The last but not least, the article entitled "Immunomodulation for Tissue Repair and Regeneration" by Moon et al. [6] examined how the immune system may regulate inflammation, cell proliferation, and tissue remodeling to promote tissue repair and regeneration. Various immune cell subtypes, such as macrophages, neutrophils, T cells and B cells, have distinct roles to play. While they are not without drawbacks like the possibility of immunological rejection and adverse immune reactions, regulatory T (Treg) cell-based and biomaterial-based immunotherapy techniques seem promising for tissue repair and regeneration. It comes beyond saying that in order to address the difficulties associated with immunotherapy techniques, we need a greater comprehension of the specific role of host immune regulation. The article discusses recent technological advancements with a specific focus on the role of Tregs for cell- and biomaterial-based modulation of the immune system.

It has been my immense pleasure to invite review articles focusing immune modulatory activities that could be utilized in number of different areas including remodeling of mucosal damages, three-dimensional cell culture techniques, induction of specific immune memory cell activation by using nanomaterials and CAR immune cell therapy.

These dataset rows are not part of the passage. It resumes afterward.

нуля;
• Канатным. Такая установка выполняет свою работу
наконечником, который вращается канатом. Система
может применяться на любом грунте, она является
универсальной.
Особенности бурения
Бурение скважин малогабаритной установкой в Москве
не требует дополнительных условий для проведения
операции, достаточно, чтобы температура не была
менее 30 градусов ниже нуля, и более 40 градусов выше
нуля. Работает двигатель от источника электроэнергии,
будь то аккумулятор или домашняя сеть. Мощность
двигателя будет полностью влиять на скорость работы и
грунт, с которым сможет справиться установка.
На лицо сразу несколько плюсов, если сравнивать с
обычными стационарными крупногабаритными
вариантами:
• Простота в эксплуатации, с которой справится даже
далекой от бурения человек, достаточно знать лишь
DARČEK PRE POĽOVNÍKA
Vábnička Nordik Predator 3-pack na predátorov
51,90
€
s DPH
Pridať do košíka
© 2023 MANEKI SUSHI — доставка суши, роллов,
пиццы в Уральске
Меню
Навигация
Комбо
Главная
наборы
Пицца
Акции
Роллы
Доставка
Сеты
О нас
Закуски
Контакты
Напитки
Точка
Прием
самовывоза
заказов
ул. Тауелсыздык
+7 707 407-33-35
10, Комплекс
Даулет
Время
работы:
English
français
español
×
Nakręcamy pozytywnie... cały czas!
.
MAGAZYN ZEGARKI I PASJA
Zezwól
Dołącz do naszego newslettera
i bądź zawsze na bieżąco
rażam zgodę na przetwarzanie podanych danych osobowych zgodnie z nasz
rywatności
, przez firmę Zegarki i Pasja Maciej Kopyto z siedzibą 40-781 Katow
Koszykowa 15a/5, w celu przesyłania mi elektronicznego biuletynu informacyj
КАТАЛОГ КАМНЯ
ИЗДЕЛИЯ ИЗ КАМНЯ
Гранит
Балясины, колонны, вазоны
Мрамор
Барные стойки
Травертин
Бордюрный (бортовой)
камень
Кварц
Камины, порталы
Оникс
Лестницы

With series of articles in the special issue, we might be able to explore the mucosal innate and adaptive immune systems for the regulation of respiratory immune responses to control lung tissue damage and remodeling. The intestinal PPs are another mucosal immune organ that could benefit from the application of cutting-edge three-dimensional cell culture techniques to improve the model system for studies closely connected to the human intestinal mucosa [7]. Since mucosal sites are the major portal to infectious pathogens it could be important to adapt the potential of nanovaccines to overcome limitations of traditional vaccines in preventing intracellular infections with a focus on inducing CD8+ T cell responses through cross-presentation [8]. Furthermore, we should understand how the immune system regulates inflammation, cell proliferation, and tissue remodeling for tissue repair and regeneration, with a focus on the role of ICL2 or Tregs for cell- and biomaterial-based modulation of the immune system. There are recent technological advancements of nanoparticle-based CAR immune cell therapy as an alternative to traditional CAR-T therapy for the treatment of solid tumors. Collectively, I am confident that big data-related approaches leveraging AI and machine learning will swiftly combine and use all of these technology platforms.